Alaska lawmakers should celebrate their landmark successful criminal justice overhaul last year. In July 2016, Gov. Bill Walker signed Senate Bill 91 into law, a bill designed to safely reduce the state’s growing prison population while enhancing public safety.
Alaska’s prison population has exploded by 27 percent over the last decade and lawmakers realized the unsustainable growth would continue sucking up more and more tax dollars. This extensively vetted bill gained overwhelming bipartisan support among Alaskan lawmakers like John Coghill, R-North Pole, Anna MacKinnon, R-Eagle River, Matt Claman, D-Anchorage, and Bryce Edgmon, D-Dillingham. As leaders face another tough budget outlook, it is time for Alaska to continue implementing the proven strategies in SB 91 that have worked to cut crime and costs in dozens of other states.
SB 91 focused on strengthening alternatives to incarceration for nonviolent offenders while also boosting treatment programs for those in prison, nearly all of whom will ultimately return to society.

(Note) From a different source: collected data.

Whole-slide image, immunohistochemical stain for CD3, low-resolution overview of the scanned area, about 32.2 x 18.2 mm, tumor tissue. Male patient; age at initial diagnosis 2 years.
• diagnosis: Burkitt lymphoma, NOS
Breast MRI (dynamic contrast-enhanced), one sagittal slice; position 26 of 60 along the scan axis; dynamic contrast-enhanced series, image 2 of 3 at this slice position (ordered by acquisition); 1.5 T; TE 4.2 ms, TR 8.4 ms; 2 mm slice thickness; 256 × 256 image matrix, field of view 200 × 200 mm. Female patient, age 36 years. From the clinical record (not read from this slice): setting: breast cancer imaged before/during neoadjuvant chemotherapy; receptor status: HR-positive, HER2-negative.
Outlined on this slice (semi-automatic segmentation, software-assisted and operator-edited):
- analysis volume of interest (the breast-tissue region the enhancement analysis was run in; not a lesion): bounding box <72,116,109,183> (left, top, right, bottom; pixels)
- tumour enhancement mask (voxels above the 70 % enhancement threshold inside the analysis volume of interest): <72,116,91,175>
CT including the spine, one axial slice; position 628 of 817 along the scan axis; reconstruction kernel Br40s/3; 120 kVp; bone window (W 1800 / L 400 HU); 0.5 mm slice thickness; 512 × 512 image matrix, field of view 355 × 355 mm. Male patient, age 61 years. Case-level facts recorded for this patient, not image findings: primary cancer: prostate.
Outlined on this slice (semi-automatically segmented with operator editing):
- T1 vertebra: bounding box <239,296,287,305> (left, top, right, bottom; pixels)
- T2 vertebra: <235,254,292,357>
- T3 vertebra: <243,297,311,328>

This realization shows the importance of investment in programming that will reduce recidivism rates after release. Reduction of reoffending improves the likelihood that communities will experience lower crime, and it means that fewer offenders will cycle through the system repeatedly, producing more victims and costing Alaska citizens. .
According to fiscal notes and Department of Corrections projections, SB 91 is forecasted to produce remarkable savings to Alaska by avoiding projected growth in the prison population and reducing the current prison population by 13 percent over the next decade. Without the bill, the prison population would have surged another 27 percent. Savings from SB 91’s reforms are expected to be a total of $380 million with $211 million in direct net savings and $169 million in savings from averted growth.

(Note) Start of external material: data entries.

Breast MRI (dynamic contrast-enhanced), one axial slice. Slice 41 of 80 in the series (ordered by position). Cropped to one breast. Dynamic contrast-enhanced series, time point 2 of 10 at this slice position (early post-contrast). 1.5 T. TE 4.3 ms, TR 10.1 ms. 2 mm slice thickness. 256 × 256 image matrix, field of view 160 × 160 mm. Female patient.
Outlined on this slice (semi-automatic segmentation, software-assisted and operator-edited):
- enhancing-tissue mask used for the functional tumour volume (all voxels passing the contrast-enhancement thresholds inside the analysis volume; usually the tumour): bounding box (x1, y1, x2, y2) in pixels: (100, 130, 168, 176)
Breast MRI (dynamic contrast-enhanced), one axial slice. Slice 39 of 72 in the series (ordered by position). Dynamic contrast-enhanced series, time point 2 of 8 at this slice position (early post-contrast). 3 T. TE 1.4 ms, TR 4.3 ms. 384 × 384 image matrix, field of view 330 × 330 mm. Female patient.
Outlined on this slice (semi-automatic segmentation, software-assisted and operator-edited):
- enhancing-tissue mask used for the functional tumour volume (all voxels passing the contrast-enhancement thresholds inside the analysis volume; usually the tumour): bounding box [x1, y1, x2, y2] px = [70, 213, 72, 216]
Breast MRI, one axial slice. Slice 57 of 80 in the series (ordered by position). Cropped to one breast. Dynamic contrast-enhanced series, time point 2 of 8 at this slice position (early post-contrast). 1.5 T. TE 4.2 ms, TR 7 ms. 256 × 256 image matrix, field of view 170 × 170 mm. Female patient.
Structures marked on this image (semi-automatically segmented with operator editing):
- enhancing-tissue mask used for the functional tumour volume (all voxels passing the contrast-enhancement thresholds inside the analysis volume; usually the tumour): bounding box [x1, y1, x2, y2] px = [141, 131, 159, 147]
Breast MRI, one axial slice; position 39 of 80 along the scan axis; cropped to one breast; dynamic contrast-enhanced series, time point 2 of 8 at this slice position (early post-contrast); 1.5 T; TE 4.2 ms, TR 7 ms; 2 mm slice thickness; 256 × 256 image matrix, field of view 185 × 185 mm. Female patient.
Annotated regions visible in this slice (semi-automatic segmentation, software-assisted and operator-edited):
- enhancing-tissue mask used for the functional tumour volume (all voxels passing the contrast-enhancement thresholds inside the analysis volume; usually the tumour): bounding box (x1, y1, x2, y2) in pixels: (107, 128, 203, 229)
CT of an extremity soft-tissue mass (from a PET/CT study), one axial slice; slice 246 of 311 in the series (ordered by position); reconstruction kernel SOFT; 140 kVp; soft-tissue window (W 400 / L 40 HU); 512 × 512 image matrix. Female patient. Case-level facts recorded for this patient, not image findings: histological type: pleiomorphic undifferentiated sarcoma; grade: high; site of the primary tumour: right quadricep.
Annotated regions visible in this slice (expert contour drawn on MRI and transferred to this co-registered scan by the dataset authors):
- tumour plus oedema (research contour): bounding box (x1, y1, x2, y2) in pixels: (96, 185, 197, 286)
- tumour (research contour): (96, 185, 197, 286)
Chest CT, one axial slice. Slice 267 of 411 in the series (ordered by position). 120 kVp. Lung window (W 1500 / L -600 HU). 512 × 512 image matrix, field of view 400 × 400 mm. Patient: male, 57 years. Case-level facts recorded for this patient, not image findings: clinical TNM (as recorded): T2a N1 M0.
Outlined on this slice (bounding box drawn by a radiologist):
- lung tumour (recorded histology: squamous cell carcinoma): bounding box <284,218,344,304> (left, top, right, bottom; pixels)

SB 91 will also reinvest $99 million over six years into crime-reduction programs like substance abuse treatment, re-entry services, pretrial supervision, violence prevention and victim’s services. This reinvestment portion is important for public safety. This has been proven again and again by other states which have used similar models to reduce their skyrocketing incarcerated populations while simultaneously protecting their communities and maintaining safety.

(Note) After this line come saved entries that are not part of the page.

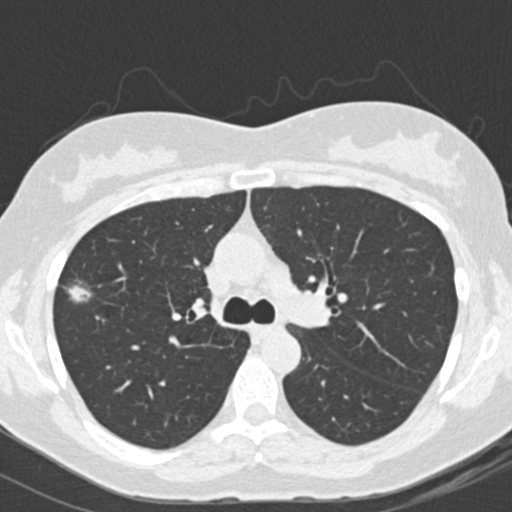
Low-dose screening chest CT, one axial slice; reconstruction kernel B30f; lung window (W 1500 / L -600 HU); 512 × 512 image matrix, field of view 290 × 290 mm.
Outlined on this slice (expert manual segmentation):
- lesion 1 (tumor, upper lobe of right lung): bounding box <68,282,92,303> (left, top, right, bottom; pixels)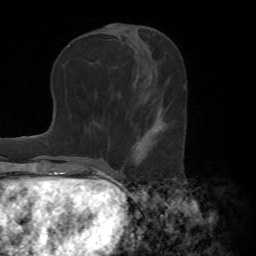
Breast MRI (dynamic contrast-enhanced), one axial slice; position 28 of 72 along the scan axis; cropped to one breast; dynamic contrast-enhanced series, time point 2 of 7 at this slice position (early post-contrast); 1.5 T; TE 4.2 ms, TR 8.7 ms; 2.2 mm slice thickness; 256 × 256 image matrix. Female patient.
Structures marked on this image (semi-automatic segmentation, software-assisted and operator-edited):
- enhancing-tissue mask used for the functional tumour volume (all voxels passing the contrast-enhancement thresholds inside the analysis volume; usually the tumour): bounding box (x1, y1, x2, y2) in pixels: (130, 107, 166, 165)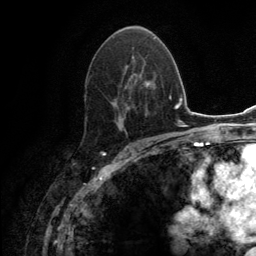
Breast MRI (dynamic contrast-enhanced), one axial slice. Position 78 of 134 along the scan axis. Cropped to one breast. Dynamic contrast-enhanced series, time point 2 of 6 at this slice position (early post-contrast). 3 T. TE 2.8 ms, TR 7.7 ms. 1.2 mm slice thickness. 256 × 256 image matrix, field of view 170 × 170 mm. Female patient.
Structures marked on this image (semi-automatically segmented with operator editing):
- enhancing-tissue mask used for the functional tumour volume (all voxels passing the contrast-enhancement thresholds inside the analysis volume; usually the tumour): box from (x=86, y=31) to (x=148, y=129) px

Georgia is a good example of the success of these reforms. A staunchly conservative state, Georgia has reduced its incarcerated populations over the last several years with various legislative initiatives. These changes focused on expanding alternatives to prison for drug offenders, restructuring sentences to focus more severe penalties on serious offenses, and improving reentry and treatment programming. Since its 2012 reforms, Georgia’s imprisonment rate has dropped 7 percent and crime has dropped 11 percent.
Texas is another state which has seen massive changes to its criminal justice system in the last decade, which reversed projections of a ballooning prison population. Estimates in 2007 forecast that there would be another 17,000 prisoners by 2012, leading to billions in costs to build and operate more prisons. Instead, Texas adopted a justice reinvestment plan that expanded drug courts along with treatment beds and slots for addiction and mental illness. These reforms have been shown to be successful as well, as the state has reduced imprisonment rates by 16 percent while seeing a massive 30 percent drop in crime.
Conservative state leaders across the country have shown repeatedly that smart, forward-thinking criminal justice changes can avoid huge bills for taxpayers. Further, these reforms do not mean that crime rates will rise. Over the last several years, states which have decreased their prison populations saw greater decreases in their crime rates that states which increased their prison populations. Although many factors affect crime rates, it is clear that it is possible to have both less incarceration and less crime.
Conservative policies protect families, curb runaway government spending, and right-size government. These are all qualities embodied by the recent reform in Alaska, as well as by the changes in the tide of state criminal justice policy. As Alaska moves forward, its citizens can be confident that its criminal justice system is doing more to reduce recidivism while focusing limited prison beds on those who truly pose a danger to society.